Elizabeth assured him that it would serve very well.

Even in the kind light of the moon his face was not easy to look at, but his manner was sincere as he leaned toward her. "I hope you have forgiven me for my little performance on the dock at Sorel. I could not speak of your husband openly, but it did grieve me to deceive you. Your cousin the viscount did send his very best wishes for your safe delivery."

She smiled. "Please, Captain Pickering. There is no need to speak of deception, or forgiveness. I admit that I have never been so surprised in all my life as when I found Nathaniel here, but nothing could have given me greater happiness. I am not sure what we have done to merit all the trouble you have taken for our sakes--"

He waved her thankfulness away with a gloved hand. "Had you heard that I am shortly to be married?"

Elizabeth did know; she had had the whole story of Giselle Somerville's dinner party, and its repercussions, from Hawkeye and Robbie. It was a strange set of circumstances, but she wished Pickering joy as if there were nothing unusual at all in the way he had come to his bride, or the party games the bride had chosen to play with other men while she was unattached.

"I hope that we do not cause a rift between yourself and your new father-in-law," she finished.

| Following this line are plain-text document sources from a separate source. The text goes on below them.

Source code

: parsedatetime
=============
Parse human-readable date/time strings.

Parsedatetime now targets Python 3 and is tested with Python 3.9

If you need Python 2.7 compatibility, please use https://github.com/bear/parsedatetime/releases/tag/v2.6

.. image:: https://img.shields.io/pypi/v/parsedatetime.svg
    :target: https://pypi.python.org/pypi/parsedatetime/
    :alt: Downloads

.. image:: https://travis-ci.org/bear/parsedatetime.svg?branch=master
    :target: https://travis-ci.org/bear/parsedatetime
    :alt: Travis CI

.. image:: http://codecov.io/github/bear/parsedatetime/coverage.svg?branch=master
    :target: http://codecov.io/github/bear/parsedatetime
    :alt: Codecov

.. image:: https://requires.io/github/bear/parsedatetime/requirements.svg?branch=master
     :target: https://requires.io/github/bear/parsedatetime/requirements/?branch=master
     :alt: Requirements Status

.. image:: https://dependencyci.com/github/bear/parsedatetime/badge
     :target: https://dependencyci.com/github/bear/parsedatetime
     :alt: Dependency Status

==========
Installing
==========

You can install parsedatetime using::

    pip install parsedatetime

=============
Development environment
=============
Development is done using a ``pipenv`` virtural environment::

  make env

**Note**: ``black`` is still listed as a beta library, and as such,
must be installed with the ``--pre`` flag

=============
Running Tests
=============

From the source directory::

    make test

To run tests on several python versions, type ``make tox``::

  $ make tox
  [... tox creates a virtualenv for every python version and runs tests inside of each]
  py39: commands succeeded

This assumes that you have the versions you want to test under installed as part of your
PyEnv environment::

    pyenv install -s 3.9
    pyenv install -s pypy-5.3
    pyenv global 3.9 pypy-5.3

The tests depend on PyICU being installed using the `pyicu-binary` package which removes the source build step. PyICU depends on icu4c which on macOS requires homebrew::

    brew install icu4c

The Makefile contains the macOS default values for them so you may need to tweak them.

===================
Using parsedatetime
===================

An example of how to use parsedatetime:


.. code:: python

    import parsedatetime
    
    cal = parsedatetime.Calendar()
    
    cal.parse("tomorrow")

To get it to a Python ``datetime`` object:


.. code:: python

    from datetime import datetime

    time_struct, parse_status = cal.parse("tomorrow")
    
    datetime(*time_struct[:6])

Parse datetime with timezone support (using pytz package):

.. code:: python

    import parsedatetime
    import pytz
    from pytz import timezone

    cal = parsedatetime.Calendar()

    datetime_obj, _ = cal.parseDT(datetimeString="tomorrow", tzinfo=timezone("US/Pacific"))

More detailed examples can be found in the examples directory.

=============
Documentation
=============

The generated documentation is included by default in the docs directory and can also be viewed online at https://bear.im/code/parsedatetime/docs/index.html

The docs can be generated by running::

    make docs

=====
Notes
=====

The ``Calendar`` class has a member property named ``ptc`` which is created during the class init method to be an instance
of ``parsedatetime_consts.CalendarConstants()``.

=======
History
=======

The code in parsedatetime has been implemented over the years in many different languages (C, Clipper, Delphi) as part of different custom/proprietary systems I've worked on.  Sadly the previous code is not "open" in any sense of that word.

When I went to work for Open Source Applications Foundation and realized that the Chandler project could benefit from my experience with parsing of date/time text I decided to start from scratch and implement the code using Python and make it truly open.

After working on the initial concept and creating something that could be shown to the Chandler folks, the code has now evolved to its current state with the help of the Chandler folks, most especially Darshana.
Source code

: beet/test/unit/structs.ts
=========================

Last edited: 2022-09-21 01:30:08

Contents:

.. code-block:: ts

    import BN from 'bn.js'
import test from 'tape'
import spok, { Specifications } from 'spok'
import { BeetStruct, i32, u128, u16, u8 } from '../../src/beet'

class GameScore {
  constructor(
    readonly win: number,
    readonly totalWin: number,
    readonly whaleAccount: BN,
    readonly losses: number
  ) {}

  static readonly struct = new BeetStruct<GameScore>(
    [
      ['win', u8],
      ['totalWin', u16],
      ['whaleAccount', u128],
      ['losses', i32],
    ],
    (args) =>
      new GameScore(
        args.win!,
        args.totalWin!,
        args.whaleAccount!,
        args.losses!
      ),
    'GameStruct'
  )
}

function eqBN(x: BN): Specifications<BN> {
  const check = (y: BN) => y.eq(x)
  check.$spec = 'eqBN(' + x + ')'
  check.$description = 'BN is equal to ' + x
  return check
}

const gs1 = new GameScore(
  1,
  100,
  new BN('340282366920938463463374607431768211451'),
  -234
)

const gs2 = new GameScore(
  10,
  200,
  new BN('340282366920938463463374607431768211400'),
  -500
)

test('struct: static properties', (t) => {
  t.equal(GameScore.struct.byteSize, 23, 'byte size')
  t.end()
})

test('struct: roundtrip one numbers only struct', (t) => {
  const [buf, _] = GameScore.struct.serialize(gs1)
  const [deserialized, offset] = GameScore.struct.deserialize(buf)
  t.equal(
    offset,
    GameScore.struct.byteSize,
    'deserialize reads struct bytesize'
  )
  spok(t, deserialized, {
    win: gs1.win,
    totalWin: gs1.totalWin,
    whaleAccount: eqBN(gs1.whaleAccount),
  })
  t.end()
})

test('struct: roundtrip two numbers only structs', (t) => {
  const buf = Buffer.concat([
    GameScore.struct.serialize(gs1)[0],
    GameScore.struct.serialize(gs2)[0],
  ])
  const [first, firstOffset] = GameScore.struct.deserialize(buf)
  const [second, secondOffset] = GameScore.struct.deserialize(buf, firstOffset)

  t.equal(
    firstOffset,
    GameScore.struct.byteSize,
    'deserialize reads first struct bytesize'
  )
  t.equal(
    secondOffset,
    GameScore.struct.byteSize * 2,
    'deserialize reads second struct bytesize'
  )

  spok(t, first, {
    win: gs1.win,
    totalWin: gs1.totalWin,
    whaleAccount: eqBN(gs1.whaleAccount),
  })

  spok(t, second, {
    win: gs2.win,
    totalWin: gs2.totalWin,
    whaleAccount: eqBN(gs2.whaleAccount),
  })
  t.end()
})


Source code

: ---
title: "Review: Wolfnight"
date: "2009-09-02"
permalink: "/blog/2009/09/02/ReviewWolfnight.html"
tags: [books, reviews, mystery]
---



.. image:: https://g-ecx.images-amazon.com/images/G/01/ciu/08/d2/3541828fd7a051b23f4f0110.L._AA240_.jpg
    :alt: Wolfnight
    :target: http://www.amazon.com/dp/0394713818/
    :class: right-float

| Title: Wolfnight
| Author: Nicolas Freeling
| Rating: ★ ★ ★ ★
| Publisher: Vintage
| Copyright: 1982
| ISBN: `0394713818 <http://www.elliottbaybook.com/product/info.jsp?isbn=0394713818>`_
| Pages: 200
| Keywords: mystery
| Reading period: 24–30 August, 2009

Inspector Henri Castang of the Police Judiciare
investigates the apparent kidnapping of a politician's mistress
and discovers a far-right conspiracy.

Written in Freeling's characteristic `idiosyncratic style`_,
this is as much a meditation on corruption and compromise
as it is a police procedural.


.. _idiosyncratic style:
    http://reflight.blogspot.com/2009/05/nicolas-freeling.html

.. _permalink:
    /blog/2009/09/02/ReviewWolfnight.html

"The lieutenant governor does not concern me," said Pickering. "I offered my assistance not to thwart him, but to serve justice and to please his daughter." His tone was cool, and it reminded Elizabeth that he might be a gentleman of good breeding, but Pickering was also an accomplished merchant commander and highly successful in his business pursuits.

Elizabeth glanced at Hawkeye, but the men were still turned away from them and deep in conversation. "You surprise me, sir. I thought it was Mr. Moncrieff who had interceded to ask for your assistance."

There was a slight hesitation. "It was Miss Somerville who brought Mr. Moncrieff's concerns to me. And a bridegroom can rarely deny his bride when she asks a favor, especially one with such merit. I do not believe that these men are spies, Mrs. Bonner, and I should have been very sorry to see them hang."

The words sent a small shower of gooseflesh up Elizabeth's back. "Was there truly danger of that, sir?"

He glanced up into the riggings. "I fear so. If Somerville had had his way. He is a man of strong passions--" He hesitated again. "And not easily put off his course. He is the kind who might well start a new war simply to ease his own wounded pride."